Generelle Themen für Konflikte sind schwer zu benennen. Da gibt es ja tausende wie Sand am Meer. Ich denke, schwierig dabei ist, dass man oft auf Konflikte zusteuert, die man selber in einem gewissen Masse schon erlebt hat. Und da ist dann die Gefahr, dass sie sich wiederholen. Darum merke ich mir auch Konflikte aus meinem Bekanntenkreis/Freunde/Familie/Jobumfeld. Da entsteht dann schnell mal ein Sammelsurium für Konflikte, die man sich selber kaum hätte ausdenken können. Wie das Leben halt so spielt... ;)

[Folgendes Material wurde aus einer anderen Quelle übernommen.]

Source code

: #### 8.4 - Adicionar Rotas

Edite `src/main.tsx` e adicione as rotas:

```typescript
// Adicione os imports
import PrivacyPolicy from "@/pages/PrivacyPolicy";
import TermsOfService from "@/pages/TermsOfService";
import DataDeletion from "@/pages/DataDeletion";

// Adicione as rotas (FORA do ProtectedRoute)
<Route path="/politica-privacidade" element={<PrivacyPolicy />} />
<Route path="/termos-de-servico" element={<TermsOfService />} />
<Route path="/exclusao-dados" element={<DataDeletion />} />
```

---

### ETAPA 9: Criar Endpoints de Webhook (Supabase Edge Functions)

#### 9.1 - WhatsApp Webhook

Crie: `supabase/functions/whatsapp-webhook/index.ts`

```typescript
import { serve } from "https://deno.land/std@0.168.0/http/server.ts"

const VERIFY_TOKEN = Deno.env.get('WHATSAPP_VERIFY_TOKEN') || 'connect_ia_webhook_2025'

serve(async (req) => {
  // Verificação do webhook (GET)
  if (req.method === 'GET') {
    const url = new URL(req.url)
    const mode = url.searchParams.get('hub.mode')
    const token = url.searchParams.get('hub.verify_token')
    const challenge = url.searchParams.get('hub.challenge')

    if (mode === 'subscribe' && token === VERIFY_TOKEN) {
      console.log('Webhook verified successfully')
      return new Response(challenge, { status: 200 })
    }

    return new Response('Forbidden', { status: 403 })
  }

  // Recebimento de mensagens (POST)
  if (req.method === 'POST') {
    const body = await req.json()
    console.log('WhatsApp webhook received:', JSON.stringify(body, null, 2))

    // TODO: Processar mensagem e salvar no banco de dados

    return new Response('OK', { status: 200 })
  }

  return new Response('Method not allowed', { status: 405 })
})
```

Romanzen sind ein schwieriges Thema, weil da wirklich schon vieles zig Mal geschrieben wurde. Aber es kann ja auch interessant sein, eine Art bekanntes Schema zu wählen, das aber die Protagonisten durch ihren eigenen, speziellen Charakter ganz anders angehen als andere Paare. Zudem kann man natürlich eine Liebesgeschichte durch die äusseren Umstände zu etwas ganz eigenem machen. Gerade in Fantasywelten ist das ja einfacher, weil es in einer anderen Welt mit anderen Gesetzen oder gar mit Magie spielt. Aber mal ganz abgesehen davon: Wenn ich in Schmalz- und Schmachtstimmung bin, dann brauche ich eigentlich in Romanzen gar kein total spezielles Thema mit speziellen Konflikten. Dann bin ich innerlich darauf eingestellt, dass da eine Story nach Schema xy kommt und ich finde das auch in Ordnung, sofern die Protagonisten nicht langweilige Figuren sind.
Titel: Re: Gute Konflikte erarbeiten
Beitrag von: Dämmerungshexe am 06. April 2016, 10:51:02
Also wirklich Gedanken mache ich mir um Konflikte eigentlich sehr selten. Die sind meist in meinen Charakteren oder dem Setting, durch das sie stolpern "eingebaut". Nur wenn ich etwas hinzufügen muss/will, wird es schwierig. In solchen Fällen Frage ich mich immer welche Interessen oder Haltungen aufeinanderprallen könnten.

Es gibt ja zig verschiedene Modelle nach denen man Konflikte in Figuren oder in der Handlung erarbeiten kann.
Beispiele:
- drei Ebenen des Menschen: körperlich, sozial, seelisch-geistig (Lajos Egri)
- zwei Konfliktfelder: dramatisch (Mensch gegen Mensch), episch (Mensch gegen sich selbst) (Ulla Mothes)
- drei Ebenen: global (Mensch - Gesellschaft/Umwelt), Personal (Mensch - Mensch), innerlich (Mensch - sich selbst) (Robert McKee)
- vier Funktionen: Körper, Geist, Seele, Herz - der Figur fehlen diese Funktionen und sie muss sie wiederherstellen (Joachim Hamann)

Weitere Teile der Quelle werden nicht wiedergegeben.